TASKS TO CARRY OUT
1. Determine whether each statement agrees with the window assembly project summary below: (a) the team developed tools and processes for assembling coated glass into photovoltaic window modules; (b) the project reached full-rate manufacturing; (c) the team installed a representative commercial facade. Answer yes or no for each and quote the deciding words of the summary.
2. Transcribe the window assembly project summary below, beginning at the words "The project demonstrated" and ending after the words "an architectural system.".
3. Answer these questions from the window assembly project summary below.
(a) Which listed assembly step comes directly after interlayer lamination?
(b) Between which two scales did the assembly steps advance?
(c) What did the installed facade show?

The purpose of this project was to establish and demonstrate a low-rate initial production assembly line for NEXT Energy Technologies, Inc.’s energy-generating window system. In this project, the team developed and validated the manufacturing tools and processes required to assemble coated glass into photovoltaic window modules, using production-relevant methods. Specifically, steps included glass cleaning, bus bar application, edge seal, interlayer lamination, cover glass merging, curing, and inspection, and advanced from pilot-scale to low-rate initial production scale.
The project demonstrated that these low-rate initial production assembly processes achieved the performance, quality, and throughput necessary to scale toward full-rate manufacturing. In addition, the project team fabricated and installed a representative commercial facade, which showed the successful integration of large-format energy-generating windows into an architectural system.

ROWS

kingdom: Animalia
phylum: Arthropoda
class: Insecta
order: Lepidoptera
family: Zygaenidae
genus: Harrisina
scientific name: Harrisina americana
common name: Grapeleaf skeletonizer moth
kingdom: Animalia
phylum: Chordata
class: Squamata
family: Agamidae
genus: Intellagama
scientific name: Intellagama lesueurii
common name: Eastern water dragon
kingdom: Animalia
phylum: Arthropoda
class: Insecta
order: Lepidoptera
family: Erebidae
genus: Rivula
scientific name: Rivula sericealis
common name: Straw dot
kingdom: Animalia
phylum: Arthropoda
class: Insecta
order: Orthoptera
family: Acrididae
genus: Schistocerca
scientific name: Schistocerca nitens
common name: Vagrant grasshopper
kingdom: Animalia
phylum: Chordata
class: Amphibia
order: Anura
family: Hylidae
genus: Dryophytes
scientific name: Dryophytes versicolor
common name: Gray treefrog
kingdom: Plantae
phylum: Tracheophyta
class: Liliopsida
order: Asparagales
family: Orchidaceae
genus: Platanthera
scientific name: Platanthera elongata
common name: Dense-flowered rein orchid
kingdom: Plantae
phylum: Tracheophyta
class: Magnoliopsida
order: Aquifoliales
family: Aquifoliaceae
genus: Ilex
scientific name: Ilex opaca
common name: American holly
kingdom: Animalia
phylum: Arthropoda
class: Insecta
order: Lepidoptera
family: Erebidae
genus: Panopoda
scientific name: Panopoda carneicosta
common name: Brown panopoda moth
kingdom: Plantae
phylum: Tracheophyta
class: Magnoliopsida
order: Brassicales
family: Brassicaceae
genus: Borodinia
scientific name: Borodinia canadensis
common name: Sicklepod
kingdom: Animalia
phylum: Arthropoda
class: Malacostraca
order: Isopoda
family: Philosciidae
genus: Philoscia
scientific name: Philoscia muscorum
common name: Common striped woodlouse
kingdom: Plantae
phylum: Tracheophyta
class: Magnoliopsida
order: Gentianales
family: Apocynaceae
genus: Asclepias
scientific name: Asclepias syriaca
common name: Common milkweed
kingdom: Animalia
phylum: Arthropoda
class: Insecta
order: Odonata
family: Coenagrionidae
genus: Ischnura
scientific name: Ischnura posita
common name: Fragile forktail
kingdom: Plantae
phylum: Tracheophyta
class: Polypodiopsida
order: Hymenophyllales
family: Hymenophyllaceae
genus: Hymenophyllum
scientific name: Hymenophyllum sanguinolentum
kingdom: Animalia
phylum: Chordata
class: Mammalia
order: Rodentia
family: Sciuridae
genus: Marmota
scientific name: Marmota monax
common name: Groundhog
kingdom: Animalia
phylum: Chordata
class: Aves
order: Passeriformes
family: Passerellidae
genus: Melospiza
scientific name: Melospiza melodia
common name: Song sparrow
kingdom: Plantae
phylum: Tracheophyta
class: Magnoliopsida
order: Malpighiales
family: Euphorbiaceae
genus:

OUTPUTS
1.
(a) Yes: "developed and validated the manufacturing tools and processes required to assemble coated glass into photovoltaic window modules"
(b) No: "achieved the performance, quality, and throughput necessary to scale toward full-rate manufacturing"
(c) Yes: "fabricated and installed a representative commercial facade"

2.
The project demonstrated that these low-rate initial production assembly processes achieved the performance, quality, and throughput necessary to scale toward full-rate manufacturing. In addition, the project team fabricated and installed a representative commercial facade, which showed the successful integration of large-format energy-generating windows into an architectural system.

3.
(a) Cover glass merging.
(b) From pilot-scale to low-rate initial production scale.
(c) The successful integration of large-format energy-generating windows into an architectural system.